Page-level text extractions:
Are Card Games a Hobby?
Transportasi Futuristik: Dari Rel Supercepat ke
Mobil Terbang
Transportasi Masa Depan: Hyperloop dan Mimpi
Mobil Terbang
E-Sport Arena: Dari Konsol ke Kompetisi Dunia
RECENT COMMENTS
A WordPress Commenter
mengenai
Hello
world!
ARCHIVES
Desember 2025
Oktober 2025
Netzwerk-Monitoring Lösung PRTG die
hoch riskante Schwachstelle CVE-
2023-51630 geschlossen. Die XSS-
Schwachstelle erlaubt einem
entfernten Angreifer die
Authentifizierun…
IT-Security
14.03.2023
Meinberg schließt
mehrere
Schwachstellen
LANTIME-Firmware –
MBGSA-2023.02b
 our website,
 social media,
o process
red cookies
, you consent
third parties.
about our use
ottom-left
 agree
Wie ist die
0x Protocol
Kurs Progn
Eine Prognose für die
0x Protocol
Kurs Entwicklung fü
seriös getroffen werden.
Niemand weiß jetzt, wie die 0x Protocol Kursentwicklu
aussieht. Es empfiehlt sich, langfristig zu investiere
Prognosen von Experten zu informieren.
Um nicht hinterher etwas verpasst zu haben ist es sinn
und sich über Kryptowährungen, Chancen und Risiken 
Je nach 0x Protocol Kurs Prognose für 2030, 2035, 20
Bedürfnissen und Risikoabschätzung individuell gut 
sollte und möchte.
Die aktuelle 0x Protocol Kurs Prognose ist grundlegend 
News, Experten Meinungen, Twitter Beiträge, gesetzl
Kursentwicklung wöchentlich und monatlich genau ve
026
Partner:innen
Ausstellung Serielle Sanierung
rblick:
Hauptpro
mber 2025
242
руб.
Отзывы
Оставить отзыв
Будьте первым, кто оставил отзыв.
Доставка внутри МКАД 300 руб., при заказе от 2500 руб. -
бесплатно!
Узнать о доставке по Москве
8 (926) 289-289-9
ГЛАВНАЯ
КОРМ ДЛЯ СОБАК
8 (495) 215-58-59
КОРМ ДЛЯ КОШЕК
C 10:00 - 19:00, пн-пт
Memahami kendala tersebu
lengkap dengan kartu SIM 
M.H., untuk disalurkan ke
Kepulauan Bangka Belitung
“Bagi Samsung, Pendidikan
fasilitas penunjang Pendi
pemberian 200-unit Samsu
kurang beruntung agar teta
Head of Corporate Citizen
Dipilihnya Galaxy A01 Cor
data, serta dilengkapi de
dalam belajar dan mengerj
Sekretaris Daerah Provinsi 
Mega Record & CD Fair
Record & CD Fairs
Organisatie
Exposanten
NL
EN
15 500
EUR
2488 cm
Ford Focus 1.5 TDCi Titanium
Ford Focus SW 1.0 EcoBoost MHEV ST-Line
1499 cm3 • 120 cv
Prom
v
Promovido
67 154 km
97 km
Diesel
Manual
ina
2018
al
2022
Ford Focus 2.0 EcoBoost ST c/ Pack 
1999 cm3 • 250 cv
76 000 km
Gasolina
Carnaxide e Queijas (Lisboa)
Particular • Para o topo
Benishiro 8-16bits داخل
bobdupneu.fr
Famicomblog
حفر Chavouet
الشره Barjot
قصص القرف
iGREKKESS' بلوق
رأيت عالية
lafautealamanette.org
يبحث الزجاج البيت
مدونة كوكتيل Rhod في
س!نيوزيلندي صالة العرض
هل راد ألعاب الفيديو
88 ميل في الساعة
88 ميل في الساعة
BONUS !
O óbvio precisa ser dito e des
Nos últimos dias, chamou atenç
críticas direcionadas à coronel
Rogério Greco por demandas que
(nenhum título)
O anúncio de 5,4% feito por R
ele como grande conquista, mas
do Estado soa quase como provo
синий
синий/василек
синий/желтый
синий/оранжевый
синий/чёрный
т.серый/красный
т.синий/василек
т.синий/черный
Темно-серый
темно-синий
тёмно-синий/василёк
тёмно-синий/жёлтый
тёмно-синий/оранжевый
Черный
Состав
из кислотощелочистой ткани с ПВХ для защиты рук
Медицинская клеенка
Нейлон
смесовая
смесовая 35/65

▸ **Exercise details**
Set out, exactly as written, the lines from the line with "lengkap dengan kartu SIM" to the last line of the records, inclusive, and only those lines.

▸ **Written response**
lengkap dengan kartu SIM 
M.H., untuk disalurkan ke
Kepulauan Bangka Belitung
“Bagi Samsung, Pendidikan
fasilitas penunjang Pendi
pemberian 200-unit Samsu
kurang beruntung agar teta
Head of Corporate Citizen
Dipilihnya Galaxy A01 Cor
data, serta dilengkapi de
dalam belajar dan mengerj
Sekretaris Daerah Provinsi 
Mega Record & CD Fair
Record & CD Fairs
Organisatie
Exposanten
NL
EN
15 500
EUR
2488 cm
Ford Focus 1.5 TDCi Titanium
Ford Focus SW 1.0 EcoBoost MHEV ST-Line
1499 cm3 • 120 cv
Prom
v
Promovido
67 154 km
97 km
Diesel
Manual
ina
2018
al
2022
Ford Focus 2.0 EcoBoost ST c/ Pack 
1999 cm3 • 250 cv
76 000 km
Gasolina
Carnaxide e Queijas (Lisboa)
Particular • Para o topo
Benishiro 8-16bits داخل
bobdupneu.fr
Famicomblog
حفر Chavouet
الشره Barjot
قصص القرف
iGREKKESS' بلوق
رأيت عالية
lafautealamanette.org
يبحث الزجاج البيت
مدونة كوكتيل Rhod في
س!نيوزيلندي صالة العرض
هل راد ألعاب الفيديو
88 ميل في الساعة
88 ميل في الساعة
BONUS !
O óbvio precisa ser dito e des
Nos últimos dias, chamou atenç
críticas direcionadas à coronel
Rogério Greco por demandas que
(nenhum título)
O anúncio de 5,4% feito por R
ele como grande conquista, mas
do Estado soa quase como provo
синий
синий/василек
синий/желтый
синий/оранжевый
синий/чёрный
т.серый/красный
т.синий/василек
т.синий/черный
Темно-серый
темно-синий
тёмно-синий/василёк
тёмно-синий/жёлтый
тёмно-синий/оранжевый
Черный
Состав
из кислотощелочистой ткани с ПВХ для защиты рук
Медицинская клеенка
Нейлон
смесовая
смесовая 35/65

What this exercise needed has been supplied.